Pythium aristosporum

Scientific classification
- Domain: Eukaryota
- Clade: Sar
- Clade: Stramenopiles
- Phylum: Oomycota
- Class: Peronosporomycetes
- Order: Peronosporales
- Family: Pythiaceae
- Genus: Pythium
- Species: P. aristosporum
- Binomial name: Pythium aristosporum Vanterp., (1938)

= Pythium aristosporum =

- Genus: Pythium
- Species: aristosporum
- Authority: Vanterp., (1938)

Species of single-celled organism

Pythium aristosporum is a species of pythium under the class oomycota (often referred to as water molds) that causes root dysfunction in creeping bentgrass.

== Hosts and symptoms ==
Pythium aristosporum causes root dysfunction in creeping bentgrass. Creeping bentgrass is a cool season grass that is found mainly on the putting greens, fairways, and tees of golf courses in the Northern United States due to its ability to be cut at very low heights (an eighth of an inch) and survive winters relatively unharmed. It is ideal for golf courses because it grows stoloniferously (with above ground shoots). This allows the grass grow laterally relatively quickly and form dense ground covers, making it ideal for golf courses.

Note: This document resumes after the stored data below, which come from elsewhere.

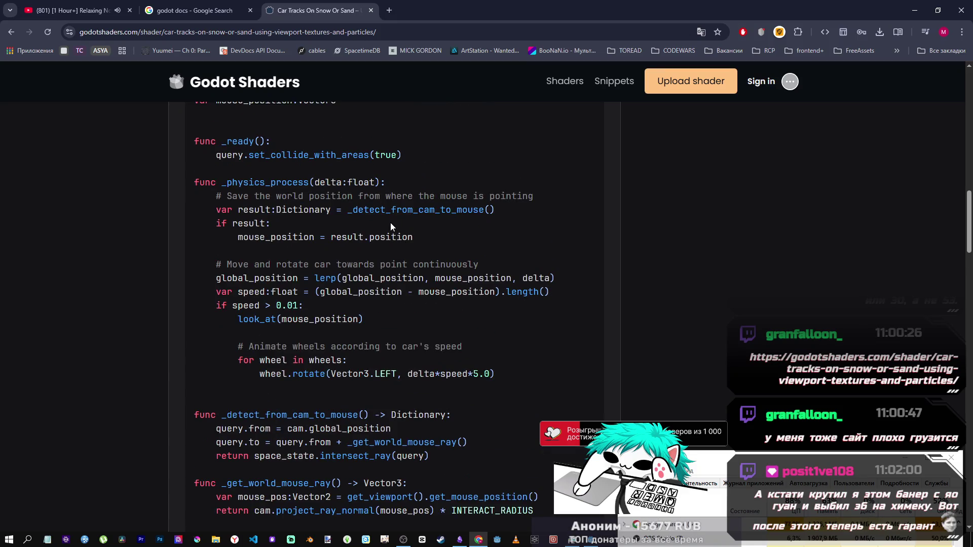
scroll(433, 245, "down", 5)
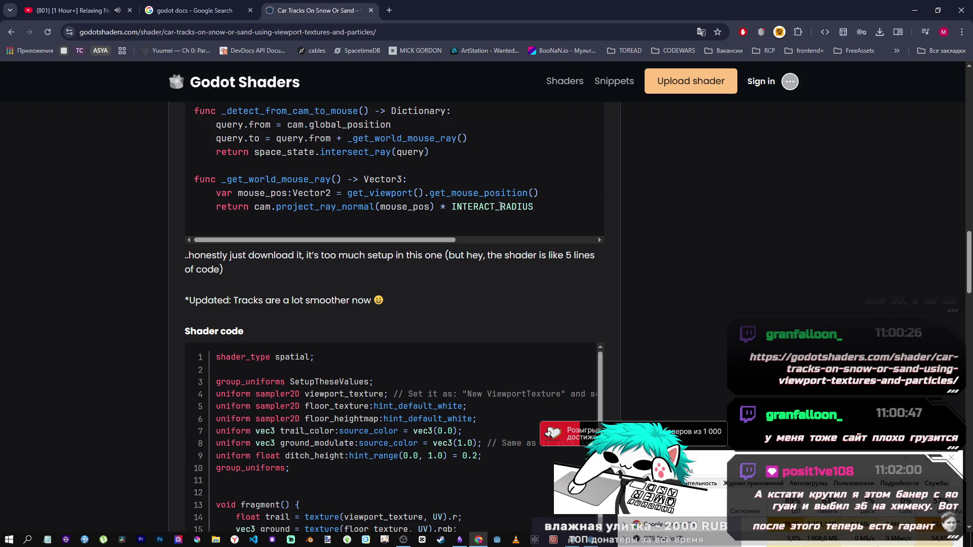
scroll(619, 303, "up", 9)
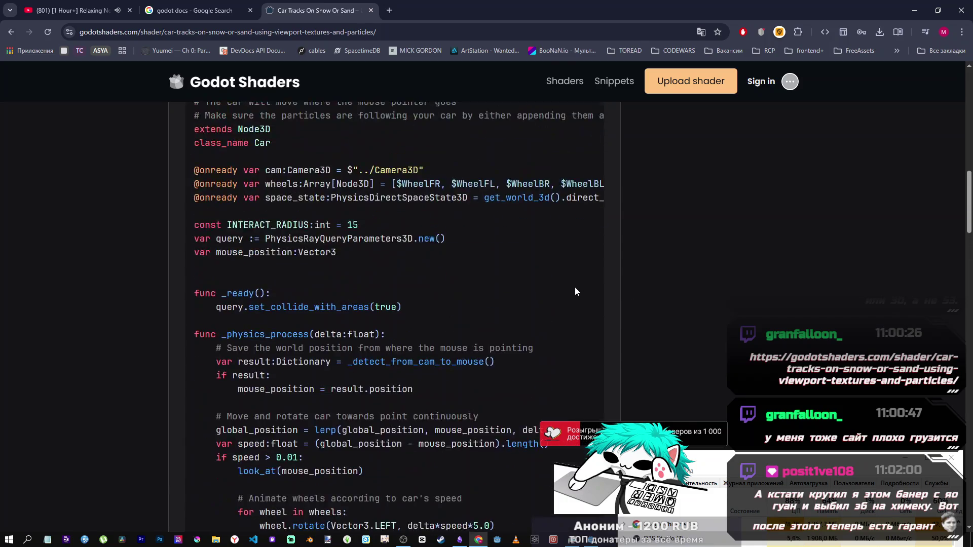
scroll(575, 287, "up", 10)
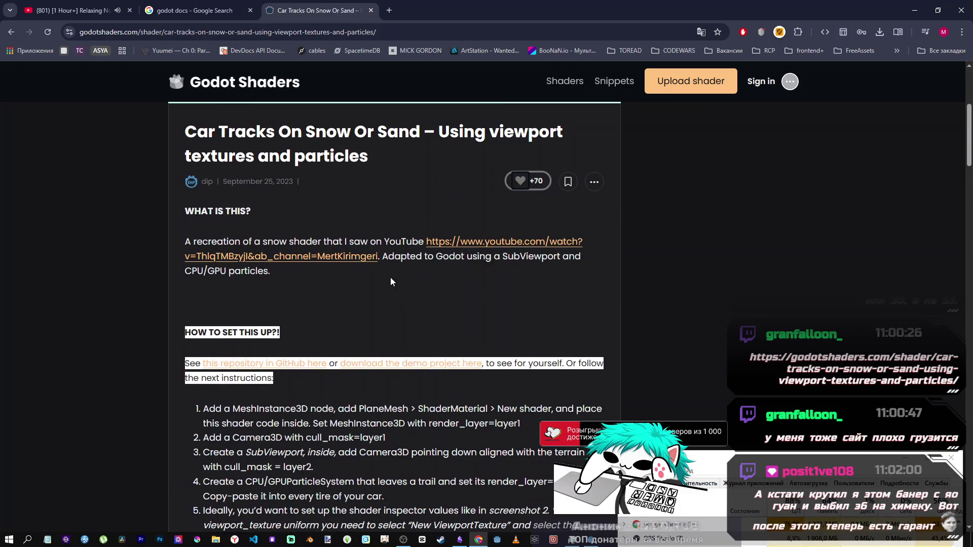
scroll(390, 279, "up", 5)
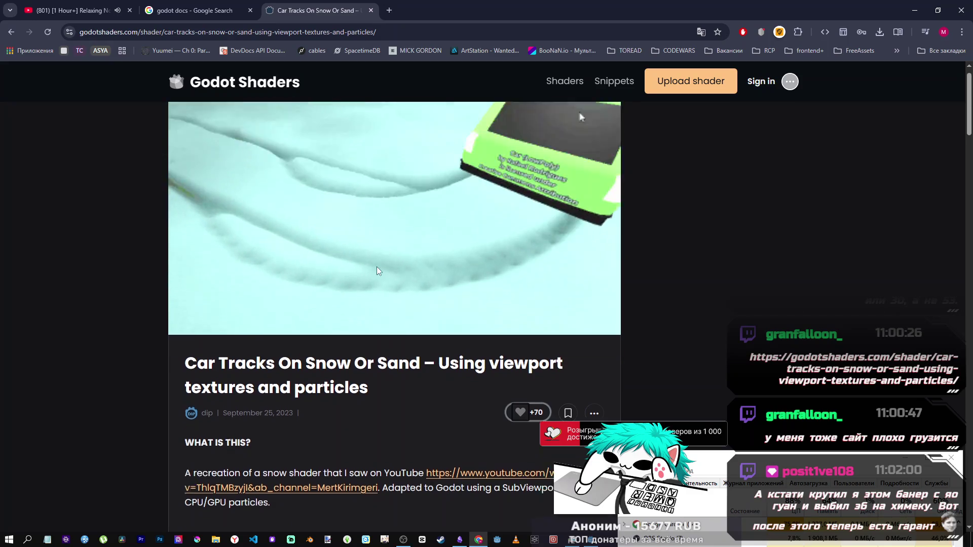
scroll(376, 267, "down", 2)
scroll(376, 269, "up", 2)
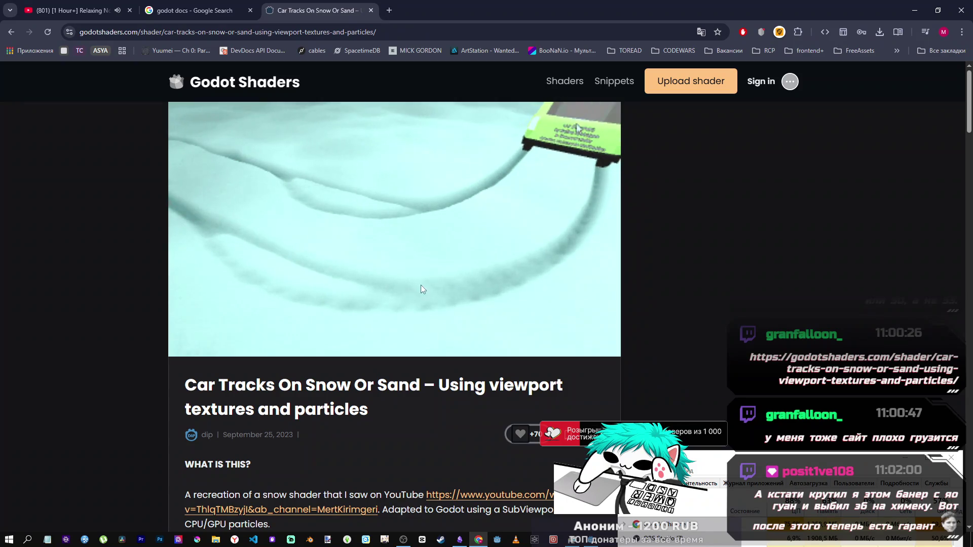
scroll(388, 301, "down", 6)
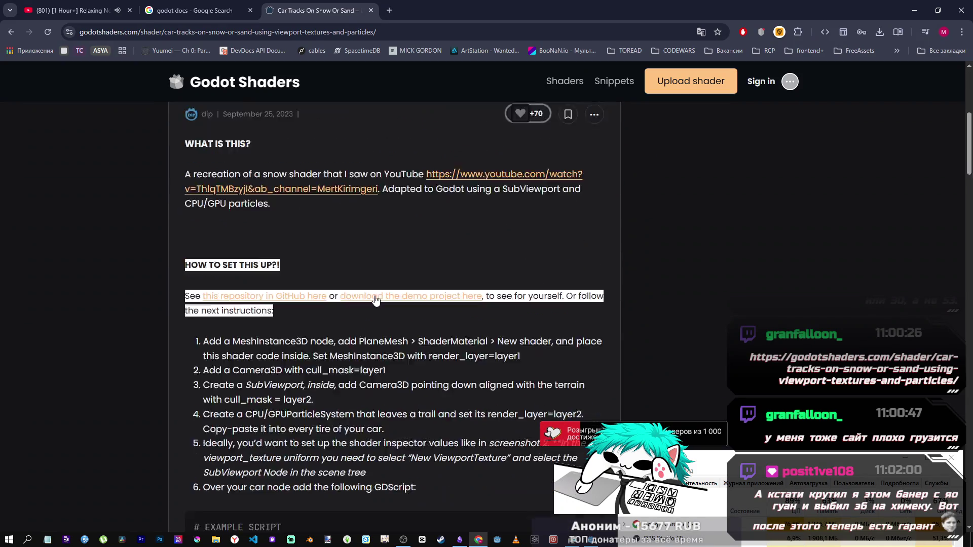
scroll(376, 299, "down", 2)
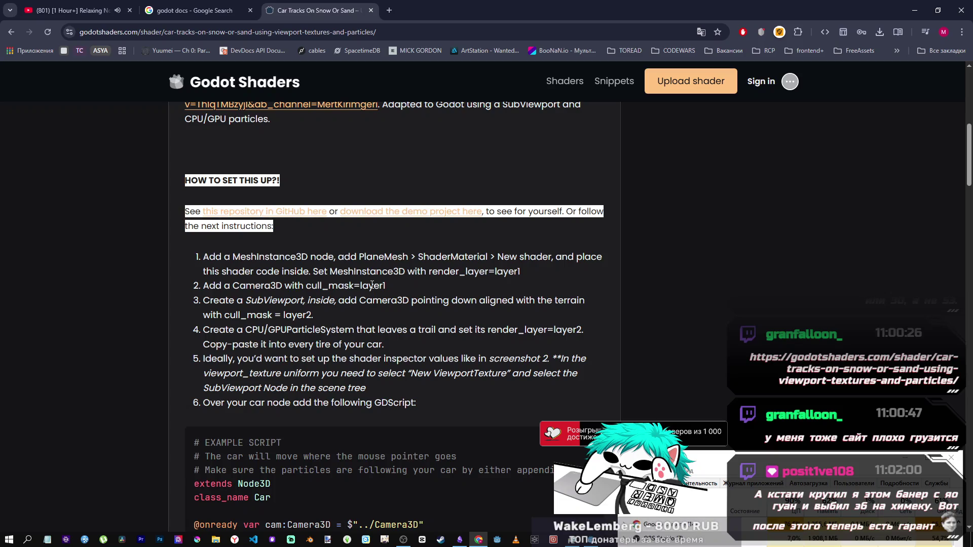
scroll(373, 292, "up", 3)
scroll(369, 291, "down", 20)
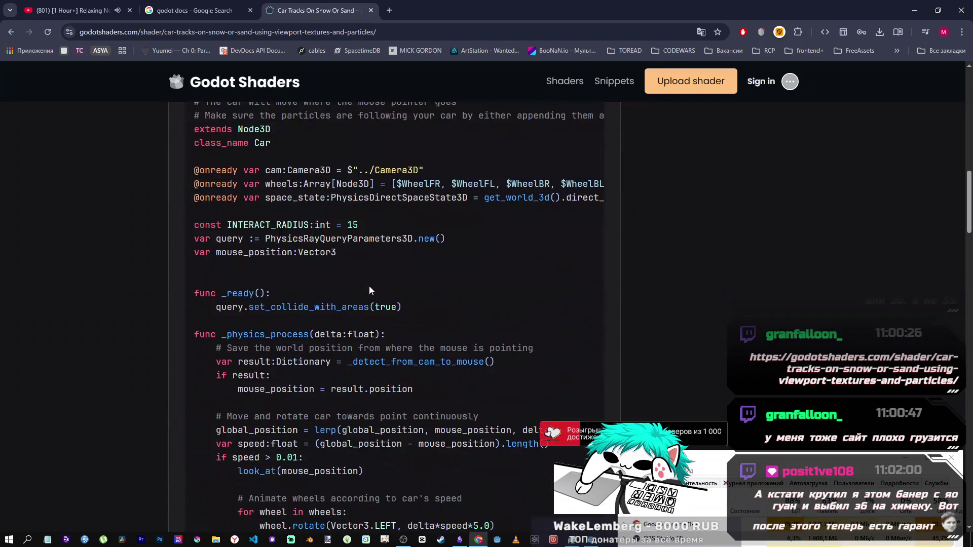
scroll(279, 339, "down", 2)
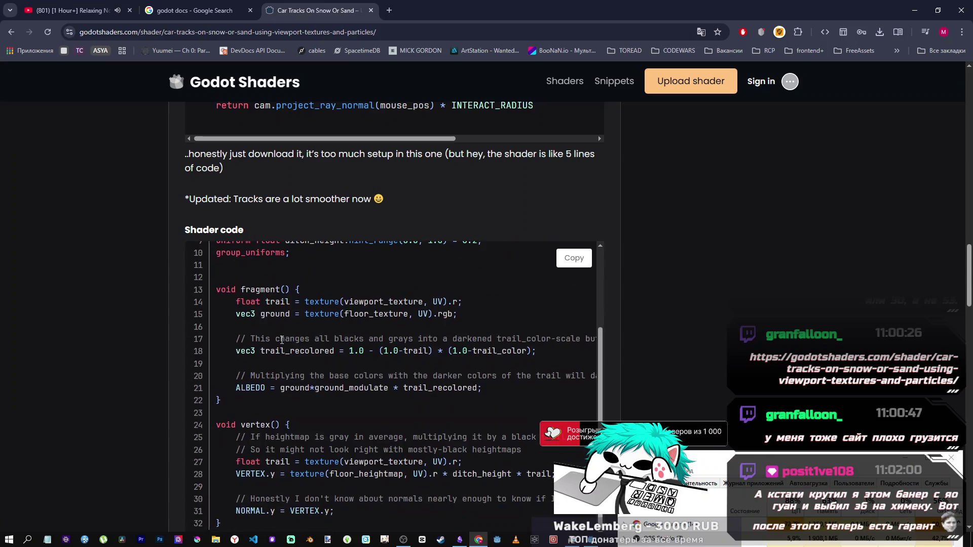
scroll(280, 339, "up", 2)
scroll(646, 336, "down", 2)
mouse_move(544, 260)
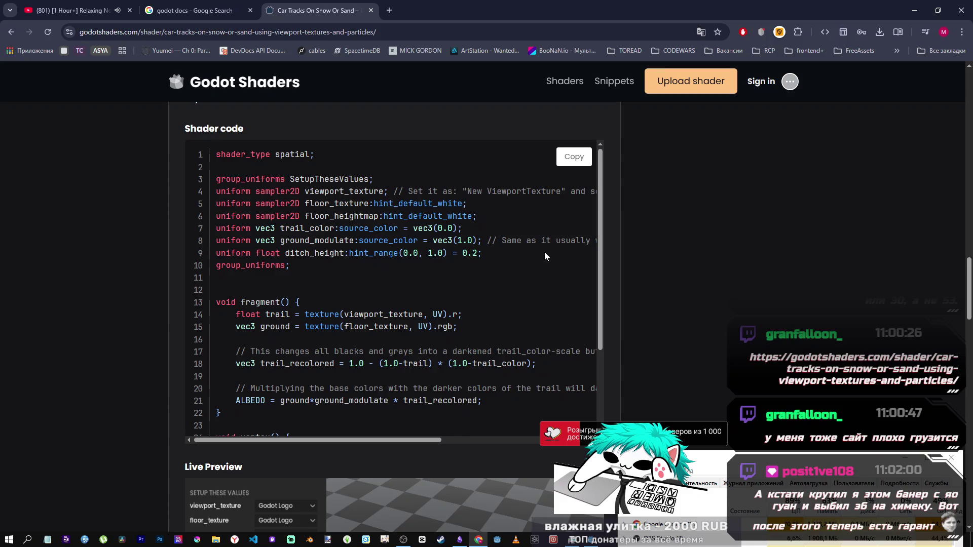
scroll(540, 260, "down", 2)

Like the disease name suggests, Pythium aristosporum affects the roots of creeping bentgrass. While there are no macroscopic signs, there are a few above and belowground symptoms that plants infected with this disease will exhibit. Aboveground, there will be dieback on the tip of the grass blade and the grass will turn from the lush green to a yellow/brown color typically in circular patches. Symptoms aboveground are secondary, and a result of the necrosis of the roots. Belowground, the roots will die back, turn a pale tan color, and lose their root hairs. These symptoms are systemic, as they involve the whole plant, and the mass of root tissue that is lost is a primary symptom because it is a direct result of the pythium. Listed are all macroscopic symptoms, or ones that can be seen without the use of magnification.

Microscopically, hyphae are visible. The primary survival structures of pythium are oospores and sporangia. Oospores and sporangia are circular in shape. Antheridia and oogonia would also be present on hyphal cells. The oogonium is in the shape of a circle that is connected to the hyphae and the antheridium looks like a branch of hyphae that connects to the oogonium to produce oospores.

== Disease cycle ==
Pythium aristosporum infects plants in a variety of ways such as through wind, water, overwintering in soil, equipment, and infected plants. For the sake of this cycle, the overwintered oospore will be the starting point. Oospores on a plant can use a germ tube to get into the cell of a plant. If not already on a plant cell, the oospore will release a zoosporangium that releases zoospores. Zoospores have two flagella (one tinselated and one whiplash) and are motile, needing water to move and spread. They then encyst on a cell and develop haustoria as a way to leach nutrients from the cell. Once established in the cell, mycelium spread throughout the plant. Sporangia are then able to arise from the mycelia and either directly infect a cell or release zoospores to infect. From there, mycelia are able to spread and the cycle repeats. Because this is able to happen more than once per crop cycle, it is a polycyclic disease. After conditions are no longer conducive to growth and survival (very dry or cold conditions) or the plant has died, haploid antheridia and oogonia from the hyphae fertilize together to create diploid oospores.

== Environment ==
Environment plays a key role on whether the disease develops in a plant or not. While the host plant and microbe may be present, if the environment is not conducive, then there will not be disease. Pythium root dysfunction develops in the roots of creeping bentgrass in the fall, winter, and spring when mean soil temperatures are between 50 and 70 °F. This pathogen reduces the ability of roots to absorb water and nutrients from the soil, which makes the disease much more harmful during times of stress, such as low fertility, low soil oxygen levels, and especially drought. Because of this, symptoms are most common during warm periods in the summer when soil temperature is within key range.

Due to the disease impacting the roots so heavily, creeping bentgrass in sand-heavy soils fare even worse as sandy soils have excellent infiltration and percolation. Turf in soils that are high in organic matter content fares better (once infected) because of the soils ability to retain nutrients and moisture, which allows the hindered roots to be able to absorb them better than if in a very well drained soil. While the soils that retain a higher plant available moisture content allow the plant to survive better once infected with the disease, the best way to prevent it is just the opposite-having soils that allow water to drain well and prevent long periods of pooling. Saturated conditions allow zoospores to spread and infect turf root cells, so it is ideal to prevent the ground from being saturated for too long.

Insects, like billbugs, can also act as vectors by transferring spores or by feeding on roots and creating openings-allowing the oomycete to enter more easily.